The Federation of Small Business Scotland estimates almost half of all businesses expect to see a fall in income.

As a result, it found that one in six (17%) of small firms have said they could either reduce in size, look to sell or ultimately close down as a result of the rising costs.

The organisation has called on the Scottish Government to take action in the forthcoming Scottish Budget to help businesses through the crisis.

It is asking for any unspent covid support cash to be repurposed and given to firms most in need.

It also asks for the Small Business Bonus scheme to be continued and targeted at sectors hit hardest.

And it wants binding targets for the government to spend cash with micro businesses.

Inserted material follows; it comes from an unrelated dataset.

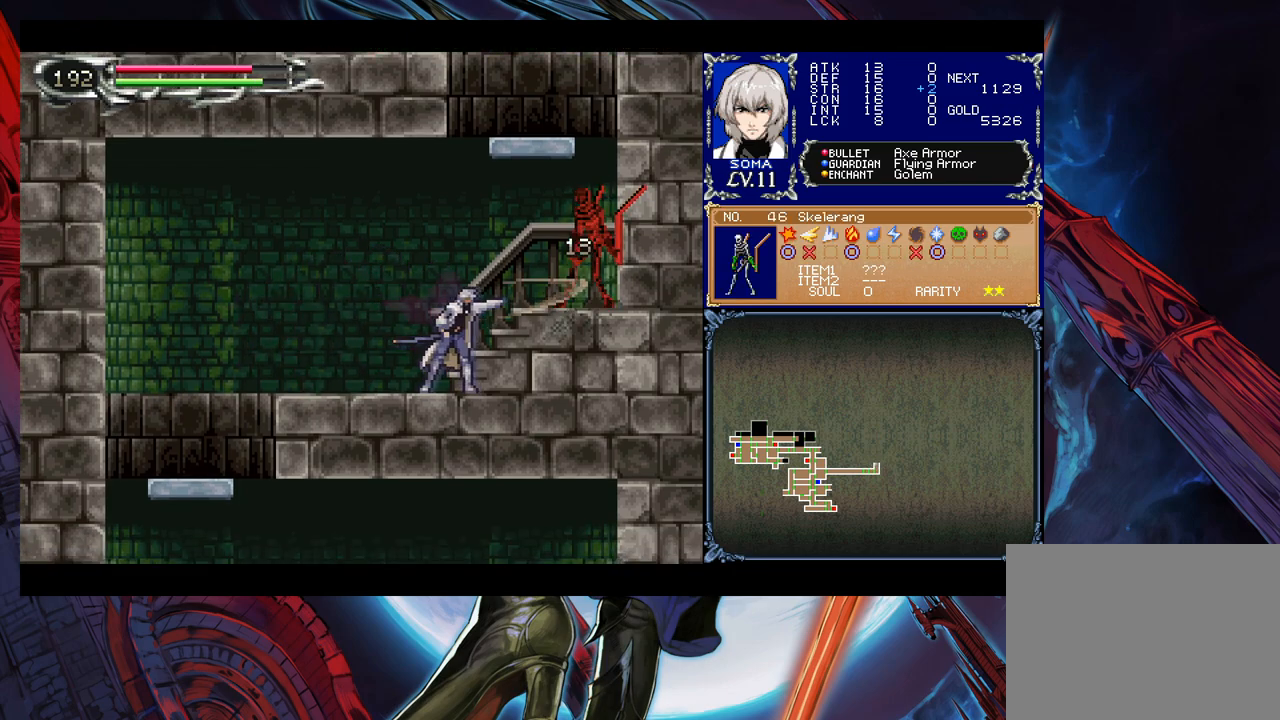
{"buttons": ["A"], "left_stick": "right", "right_stick": "center", "events": [[17, "B", "down"], [33, "A", "down"], [33, "B", "up"], [67, "A", "up"], [467, "B", "down"], [483, "A", "down"], [483, "B", "up"]]}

Hisashi Kuboyama, FSB development manager (West of Scotland), said: “Glasgow’s small business community has endured two and a half very difficult years and is now battling against the added threats of rising inflation, increasing energy prices and staff shortages, to name a few. 

“Our quarterly temperature-taking survey reveals the greatest level of pessimism among small business owners outside of lockdowns. And, we see that at least one in six business owners are thinking of shrinking, selling or shutting their operations – a figure unchanged from last quarter.

“The recent political and economic turmoil is clearly having a real-world impact. That’s why it’s vital the UK Government focuses on stability, including delivering on its promises to help with energy bills for small firms and reverse the hike in National Insurance. Those saving must be in the pockets of small firms by next month, followed by clarity on what will happen to energy deals after the initial six-month period.

“At the same time, there will be opportunities in the Scottish Government’s budget, due by the end of the year, to protect small firms and free them up to drive growth, which we’ll be exploring in the days and weeks ahead.”